FCC Enforcement Bureau letters notifying Icon Telecom and Oscar Enrique Perez-Zumaeta of their suspension from participating in the Lifeline USF program are to be published Thursday in the Federal Register, said two FR notices including the letters (here and here) posted Wednesday. The letters, which also give notice of the commencement of debarment proceedings against Icon and Perez-Zumaeta, were dated May 26 and June 8, respectively, and released at the time by the FCC (see 1505260027 and 1506080067), but the parties have 30 days to contest the suspensions upon receipt of the letter or publication of the suspension in the Federal Register, whichever comes first. Icon, a Lifeline participant, pleaded guilty "to knowingly making a false statement to the Universal Service Administrative Company through its submission of 58 fabricated customer recertification forms," the bureau said in its letter notifying Icon. In April, Wes Yui Chew, president and owner of Icon, was ordered to serve four years in federal prison and pay a fine of $117,166 after pleading guilty to money laundering for transferring $20.5 million from an Icon bank account to his own, "despite knowing that Icon had thousands fewer customers than it reported to the Commission," said the bureau in a separate letter notifying Chew of his own suspension (which was not part of Wednesday's FR notices). Chew also agreed to forfeit $27 million seized during a Department of Justice investigation. Perez-Zumaeta owned and managed PSPS Sales, which recruited low-income people to apply for Lifeline-supported phone services through Icon.
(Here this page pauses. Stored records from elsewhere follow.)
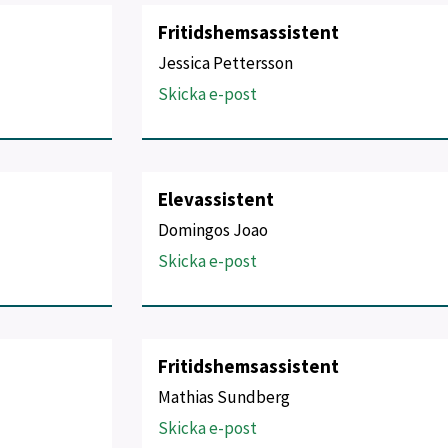
Fritidshemsassistent
Jessica Pettersson
Skicka e-post
Elevassistent
Domingos Joao
Skicka e-post
Fritidshemsassistent
Mathias Sundberg
Skicka e-post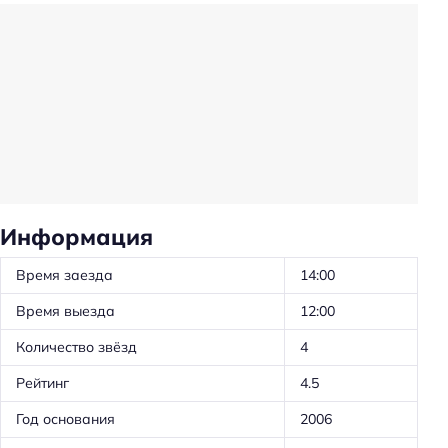
Прокат: машин
Проживание с животными: платно
Прачечная
Трансфер
Консьерж-сервис
Трансфер: до/от аэропорта
Частота уборки: по запросу
Информация
Автоматы со снэками
Время заезда
14:00
Обслуживание номеров
Время выезда
12:00
Ускоренная регистрация заезда/отъезда
Количество звёзд
4
Проживание с животными
Рейтинг
4.5
Оборудование для кухни: посуда
Оборудование для кухни: плита
Год основания
2006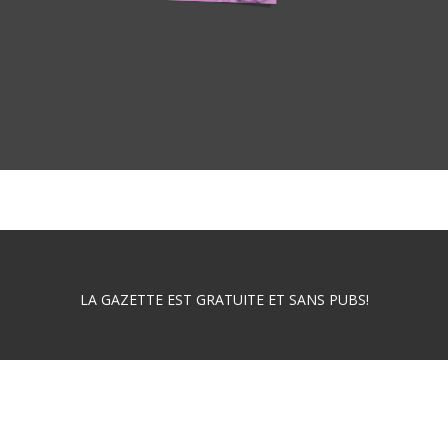
LA GAZETTE EST GRATUITE ET SANS PUBS!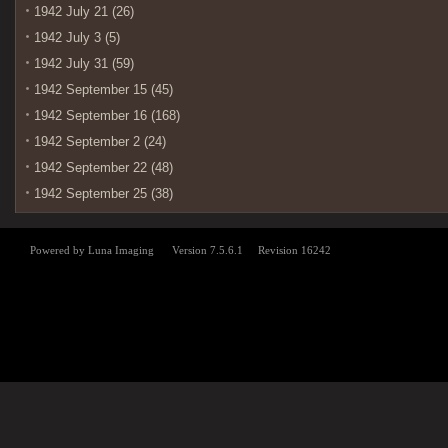
1942 July 21 (26)
1942 July 3 (5)
1942 July 31 (59)
1942 September 15 (45)
1942 September 16 (168)
1942 September 2 (24)
1942 September 22 (48)
1942 September 25 (38)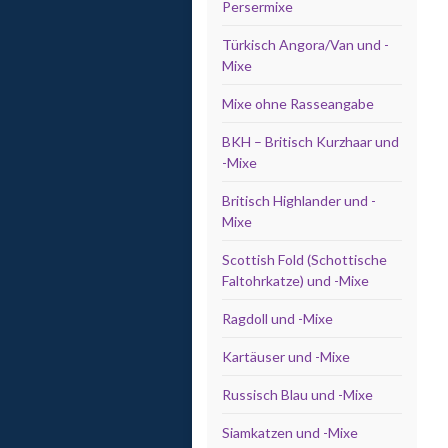
Persermixe
Türkisch Angora/Van und -
Mixe
Mixe ohne Rasseangabe
BKH – Britisch Kurzhaar und
-Mixe
Britisch Highlander und -
Mixe
Scottish Fold (Schottische
Faltohrkatze) und -Mixe
Ragdoll und -Mixe
Kartäuser und -Mixe
Russisch Blau und -Mixe
Siamkatzen und -Mixe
He pleaded guilty to money laundering for depositing a $52,390 check from Icon into a PSPS bank account "despite knowing that more than $10,000.00 of those funds was the result of criminal fraud against the Commission," the bureau said in its letter to Perez-Zumaeta.
State policymakers must continue to address how to ensure communications services are available and affordable for consumers so industry can adapt and bring everything into the now broadband-focused playing field, USF experts said in interviews Friday. A white paper, released Friday, by Sherry Lichtenberg, National Regulatory Research Institute principal researcher, said state USF support includes high-cost support, funds for broadband access for schools and libraries, funding for Lifeline and dedicated broadband funding. A key finding in the review is the limitation on high-cost support for areas where competition has driven down the cost of service, reducing the need for support, Lichtenberg said.
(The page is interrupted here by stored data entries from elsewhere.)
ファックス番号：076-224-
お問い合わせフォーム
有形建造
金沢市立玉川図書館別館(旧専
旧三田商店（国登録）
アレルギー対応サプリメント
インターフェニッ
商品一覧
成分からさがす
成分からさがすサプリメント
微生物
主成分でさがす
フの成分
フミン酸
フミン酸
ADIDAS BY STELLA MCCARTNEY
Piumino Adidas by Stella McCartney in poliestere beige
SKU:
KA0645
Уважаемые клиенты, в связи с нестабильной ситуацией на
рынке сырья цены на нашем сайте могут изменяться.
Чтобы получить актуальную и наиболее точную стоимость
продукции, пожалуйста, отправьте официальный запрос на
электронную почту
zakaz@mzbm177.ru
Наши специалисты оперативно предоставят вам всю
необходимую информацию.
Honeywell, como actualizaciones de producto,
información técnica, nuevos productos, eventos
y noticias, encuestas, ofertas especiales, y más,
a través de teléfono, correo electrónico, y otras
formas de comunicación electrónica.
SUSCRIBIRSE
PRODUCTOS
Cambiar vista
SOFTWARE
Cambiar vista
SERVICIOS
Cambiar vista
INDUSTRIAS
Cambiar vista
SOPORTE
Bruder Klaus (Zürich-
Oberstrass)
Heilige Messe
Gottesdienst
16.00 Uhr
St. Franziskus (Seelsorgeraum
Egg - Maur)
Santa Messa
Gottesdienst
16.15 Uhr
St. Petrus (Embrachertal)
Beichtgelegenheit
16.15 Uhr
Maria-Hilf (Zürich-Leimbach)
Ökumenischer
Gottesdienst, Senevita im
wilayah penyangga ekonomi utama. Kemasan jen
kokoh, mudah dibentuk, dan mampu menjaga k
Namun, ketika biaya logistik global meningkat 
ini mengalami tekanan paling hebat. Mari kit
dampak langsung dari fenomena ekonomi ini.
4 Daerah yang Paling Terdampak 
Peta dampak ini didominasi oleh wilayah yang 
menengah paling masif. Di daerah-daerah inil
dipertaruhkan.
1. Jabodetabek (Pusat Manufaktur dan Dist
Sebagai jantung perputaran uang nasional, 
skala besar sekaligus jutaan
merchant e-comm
Sen. Amy Klobuchar, D-Minn., urged the White House to support reauthorization of the Broadband Technology Opportunities Program, in comments posted Friday on the Broadband Opportunity Council’s (BBOC) request for comment on broadband availability and deployment issues. A group of House Democrats led by House Communications Subcommittee ranking member Anna Eshoo, D-Calif., and Rep. Jared Huffman, D-Calif., urged the U.S. Department of Agriculture in a separate filing to “modernize” regulations for the Rural Utility Service’s Telecom Infrastructure Loan and Loan Guarantee program to “better facilitate high-speed rural broadband deployment.” BBOC, which the White House created March 23 to spur broadband investment and adoption (see 1503230064), sought comment on ways the federal government can modernize “outdated regulations,” identify regulatory barriers to broadband deployment and promote broadband adoption.